***** Supplied data
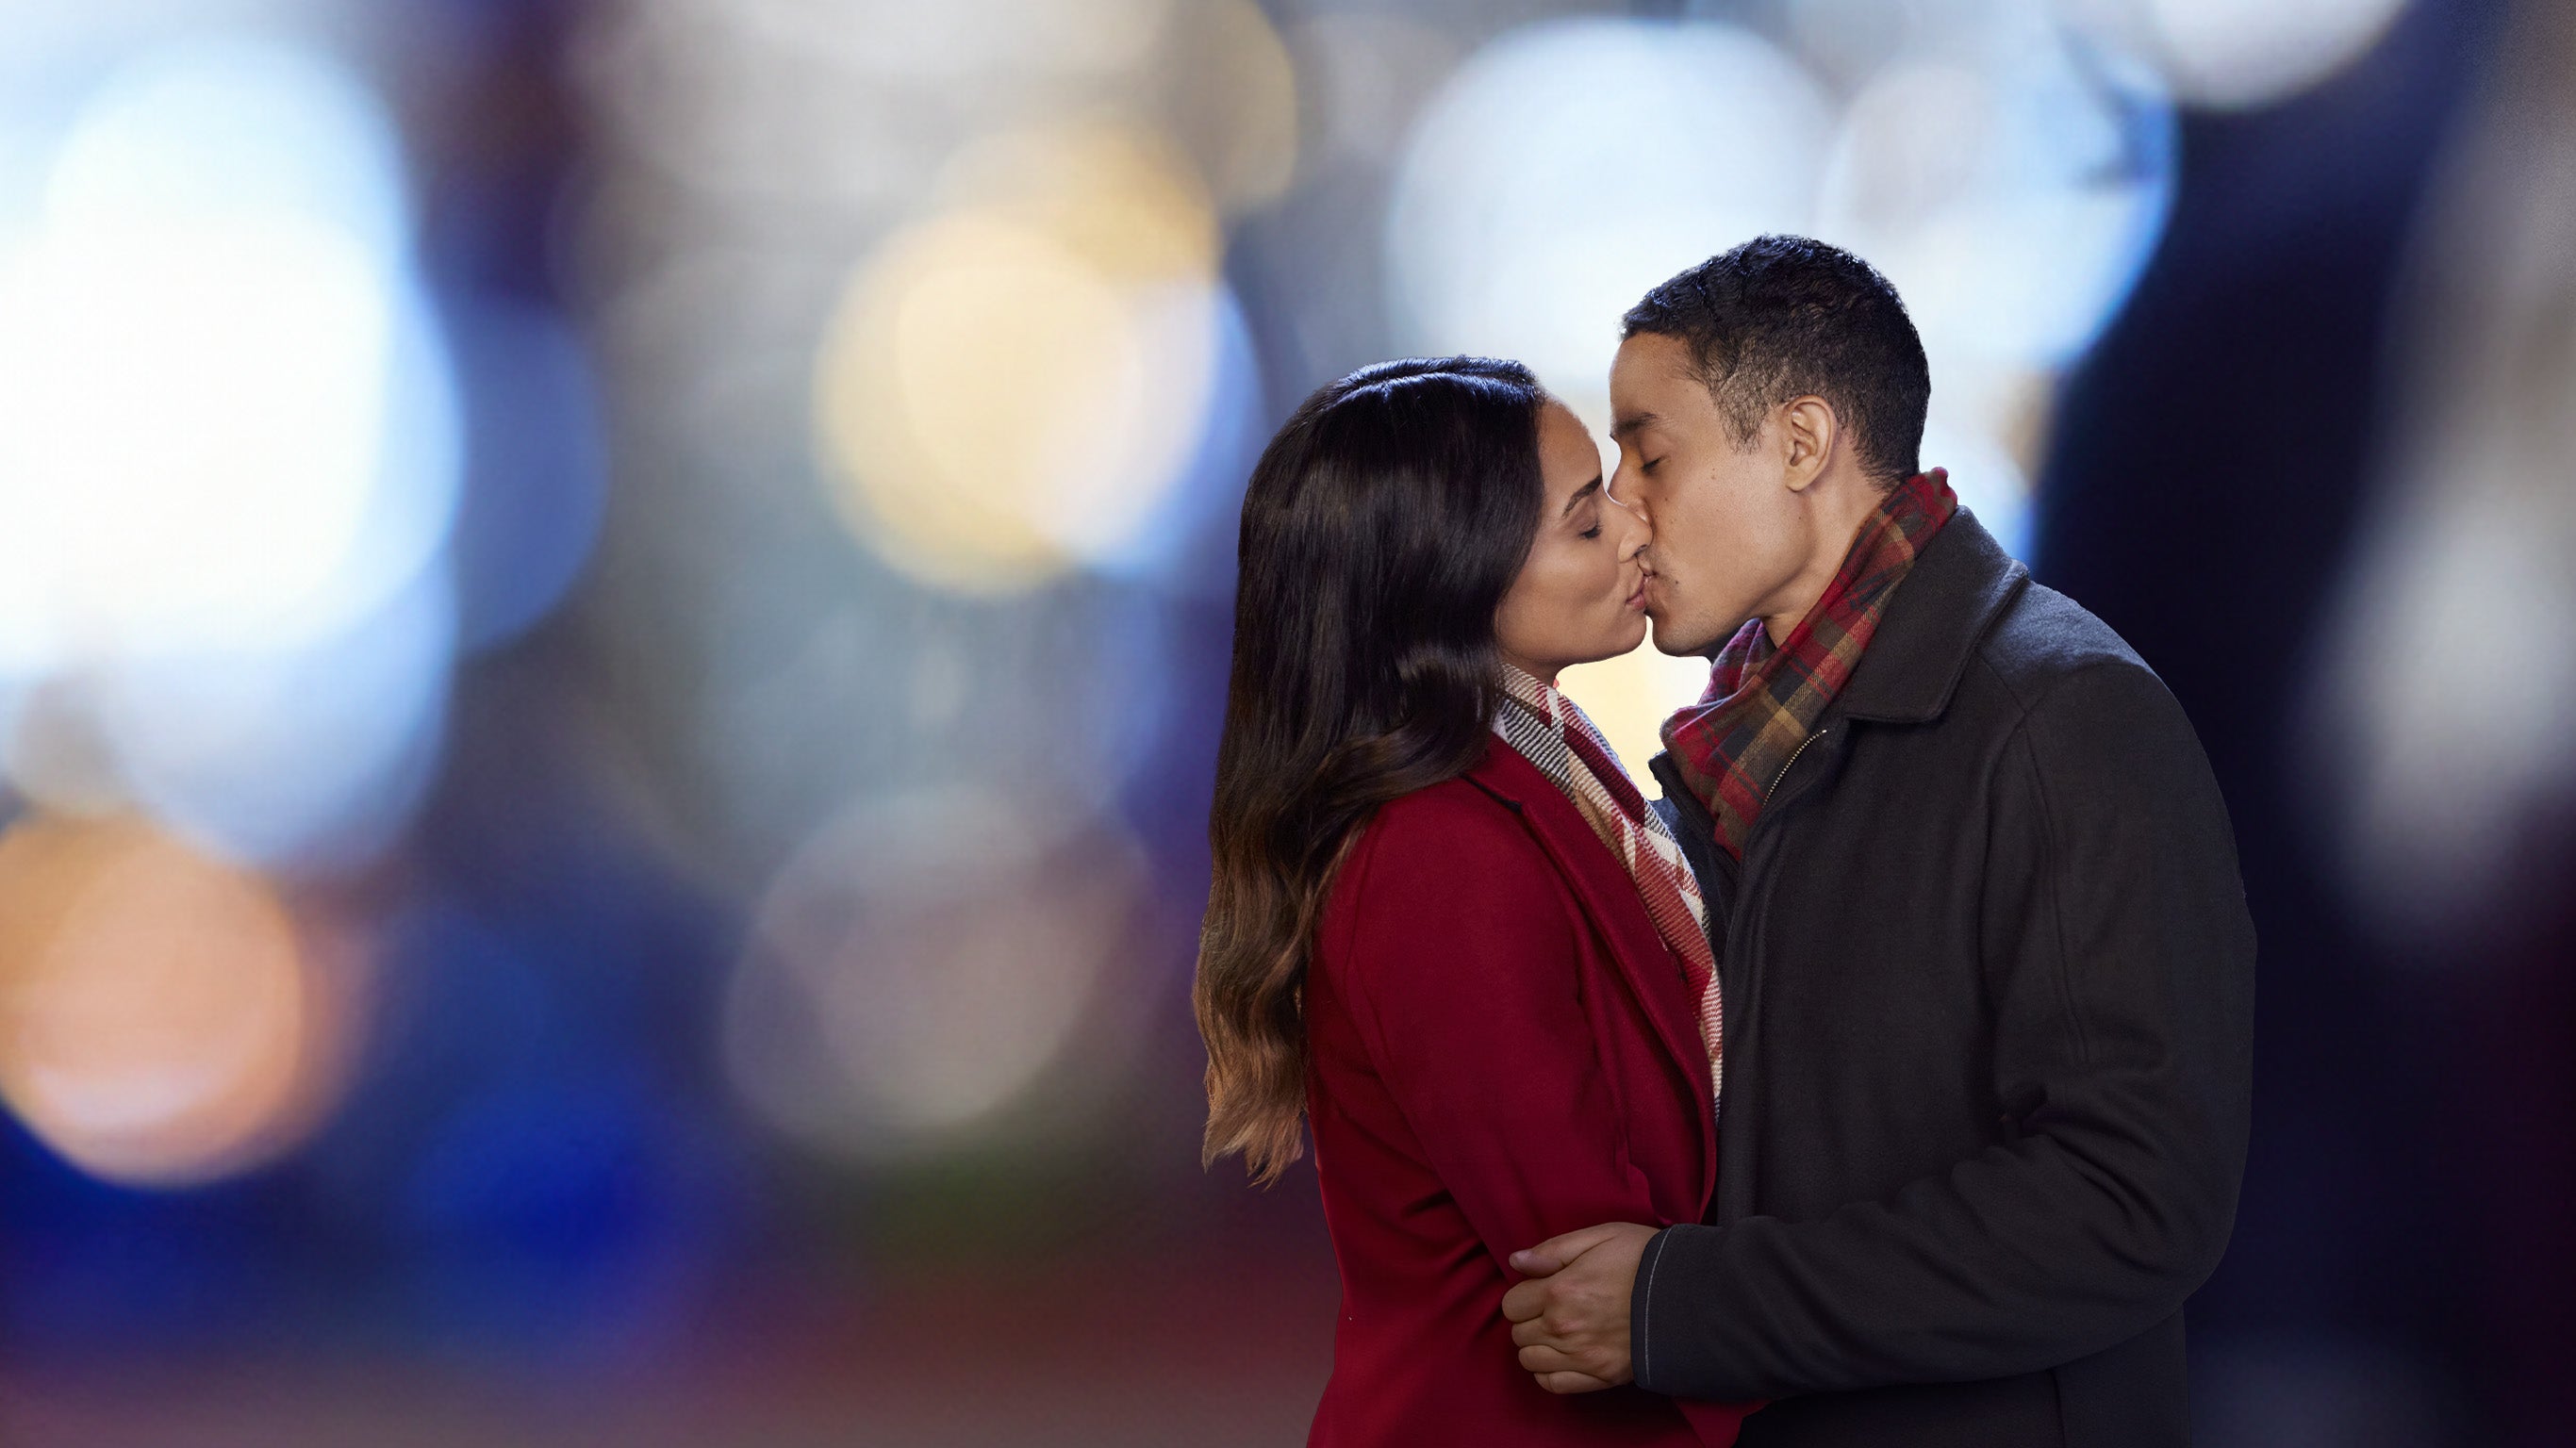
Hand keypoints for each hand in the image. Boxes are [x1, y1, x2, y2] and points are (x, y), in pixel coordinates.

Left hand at [1501, 1221, 1656, 1393]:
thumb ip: (1552, 1249)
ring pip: (1530, 1360)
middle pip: (1518, 1333)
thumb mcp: (1600, 1236)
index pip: (1511, 1304)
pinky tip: (1562, 1356)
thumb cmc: (1645, 1258)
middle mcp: (1564, 1328)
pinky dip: (1549, 1373)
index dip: (1525, 1293)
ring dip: (1538, 1345)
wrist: (1691, 1294)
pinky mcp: (1601, 1376)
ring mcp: (1582, 1356)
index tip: (1544, 1288)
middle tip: (1554, 1307)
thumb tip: (1516, 1260)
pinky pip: (1554, 1384)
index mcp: (1559, 1291)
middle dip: (1530, 1318)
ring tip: (1559, 1331)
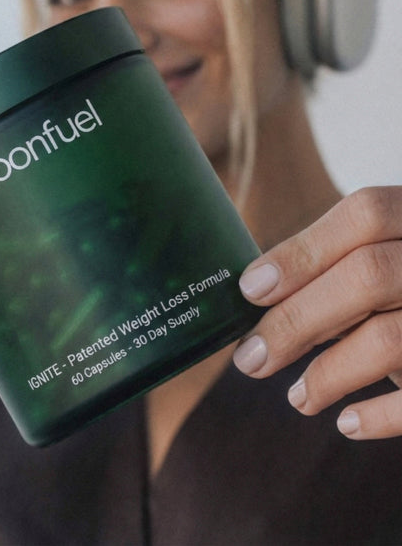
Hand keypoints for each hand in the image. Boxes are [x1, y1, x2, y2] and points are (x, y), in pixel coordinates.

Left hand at [232, 186, 401, 439]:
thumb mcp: (390, 258)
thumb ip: (340, 264)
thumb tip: (256, 293)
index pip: (365, 215)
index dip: (301, 252)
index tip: (251, 289)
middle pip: (368, 275)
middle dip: (297, 319)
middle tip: (251, 358)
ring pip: (389, 337)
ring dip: (328, 374)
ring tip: (297, 397)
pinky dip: (380, 416)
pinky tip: (346, 422)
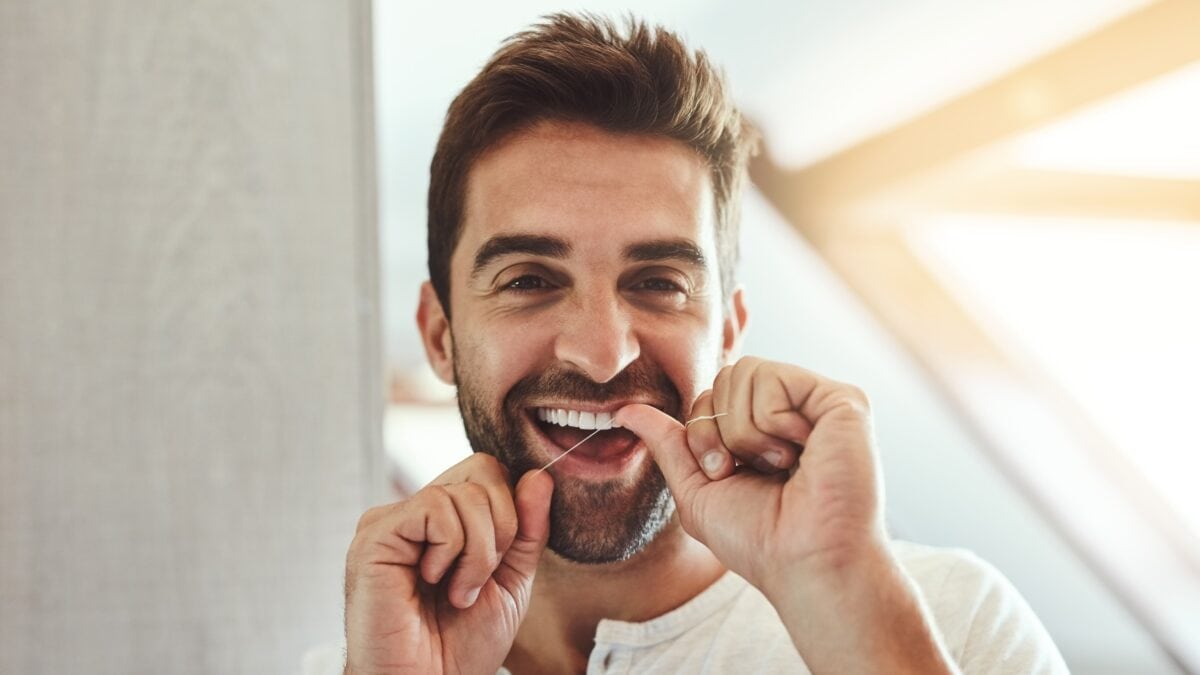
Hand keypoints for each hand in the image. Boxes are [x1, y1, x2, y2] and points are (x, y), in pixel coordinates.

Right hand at [343, 454, 552, 674]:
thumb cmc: (461, 645)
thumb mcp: (512, 581)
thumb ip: (527, 529)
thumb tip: (539, 477)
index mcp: (445, 520)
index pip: (491, 473)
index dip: (513, 512)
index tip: (501, 564)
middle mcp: (417, 513)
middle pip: (484, 471)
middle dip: (502, 530)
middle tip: (478, 581)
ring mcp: (393, 519)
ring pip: (465, 492)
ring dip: (478, 552)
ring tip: (457, 591)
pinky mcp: (376, 534)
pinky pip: (435, 507)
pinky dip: (451, 550)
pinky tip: (433, 581)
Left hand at [619, 357, 956, 672]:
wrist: (802, 562)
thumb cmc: (758, 540)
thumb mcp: (697, 489)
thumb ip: (668, 444)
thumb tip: (625, 411)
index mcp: (765, 427)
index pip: (711, 394)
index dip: (703, 434)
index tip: (727, 474)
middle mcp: (794, 409)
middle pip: (726, 375)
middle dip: (720, 430)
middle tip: (751, 470)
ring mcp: (819, 403)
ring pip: (746, 372)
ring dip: (745, 431)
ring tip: (780, 466)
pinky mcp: (843, 401)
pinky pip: (774, 378)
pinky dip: (771, 422)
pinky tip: (800, 454)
**********
_Task instructions_
Provide an exact transcript of the lines from the one that holds "pinky tip: (433, 581)" through the final line of the data above.

_Answer space_
pinky tip: (433, 581)
Left hand at [619, 357, 956, 672]:
wrist: (802, 562)
thumb cmc: (758, 540)
thumb mcp: (697, 489)
thumb ip: (668, 444)
thumb tip: (625, 411)
index mcp: (765, 427)
index pip: (711, 394)
index dip: (703, 434)
index tip: (727, 474)
middle mcp: (794, 409)
middle pip: (726, 375)
middle dip: (720, 430)
middle tip: (751, 470)
ring mcp: (819, 403)
ring pip: (746, 372)
ring dip: (745, 431)
ring tip: (780, 466)
pinky mcp: (843, 401)
pinky pip: (774, 378)
pinky dip: (771, 422)
pinky tip: (800, 454)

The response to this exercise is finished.